Sie nannten die Gegend die „Hölle“. Auf Freiflächen und in den Wäldern Schützengraben an Schützengraben. Nur unterbrochen von den millionenfachen Einschlägen der Granaten. Hier gibt es eine „zone rouge“, verbotenes Terrain. Noch immer liegen unzählige Blindgänger in der Natur.

Westlich von Douaumont, Toter Mann und Höhe 304 liegt Vauquois. Ein Berg, der auch noch zum Schlachtfeld Verdun gehört. Eigentlich war es mal ein Berg. Auf dem Gipfel stand bis 1914 das Rathaus des kleinen Ortes. Das Dorf schmiegte sich an den Hang. Französische und deutsche Pioniere haben den Berg durchlöchert und mit Dynamit gefüllt. Dann haben sie sich gegenseitig in die Luft gesprengt, den Berg mehrfach geteilt, sind dann auf die neu entstandenen Gipfel hinaufgestiegen und haben sich weiter bekämpft. Als das keinen Erfolg brachte, hat man wieder gegraben.

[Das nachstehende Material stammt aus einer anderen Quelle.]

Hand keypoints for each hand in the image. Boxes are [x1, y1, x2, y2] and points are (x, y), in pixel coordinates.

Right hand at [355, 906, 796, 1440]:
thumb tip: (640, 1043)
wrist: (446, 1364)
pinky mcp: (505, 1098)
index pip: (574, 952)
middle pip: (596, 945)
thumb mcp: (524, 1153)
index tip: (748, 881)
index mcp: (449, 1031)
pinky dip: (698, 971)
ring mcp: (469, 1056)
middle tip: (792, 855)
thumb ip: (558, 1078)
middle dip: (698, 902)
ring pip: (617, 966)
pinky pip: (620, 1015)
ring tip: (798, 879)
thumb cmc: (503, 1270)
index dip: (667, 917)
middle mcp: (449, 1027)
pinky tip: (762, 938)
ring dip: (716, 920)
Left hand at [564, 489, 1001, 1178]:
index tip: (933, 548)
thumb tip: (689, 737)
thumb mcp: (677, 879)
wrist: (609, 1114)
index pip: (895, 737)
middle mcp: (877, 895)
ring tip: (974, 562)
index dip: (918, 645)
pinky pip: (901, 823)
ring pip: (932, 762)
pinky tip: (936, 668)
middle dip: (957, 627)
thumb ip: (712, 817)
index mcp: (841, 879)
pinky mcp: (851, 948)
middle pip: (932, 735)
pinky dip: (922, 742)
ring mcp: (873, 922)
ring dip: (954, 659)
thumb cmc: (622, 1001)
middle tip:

Die Stollen und Gräben sind bis heute erhalten. Man versucht, das Tunnelsystem zu sichern, damit nicht alles in sich zusammenstürzt. 536 Sprengungen musste der Berg über sich ergehen lassen.

Butterworth-Thiepval

In Stein gemeißelte Leben. Auch das des jungen Komponisten Butterworth. Der Rest ist Stille.

Vom Dorf Vauquois blieben nicht einmal die Kellerfundamente übrig. Da der Boden vollkommen von Munitionsresten und Leichen verseucht war, wurde der überlebenden Bevölkerung eine Rückkehr verweigert. Eine kleine Gruppe beschloss, unterhalb des Berges ein neues Vauquois zu errichten. Heute leben hier 23 Menschen.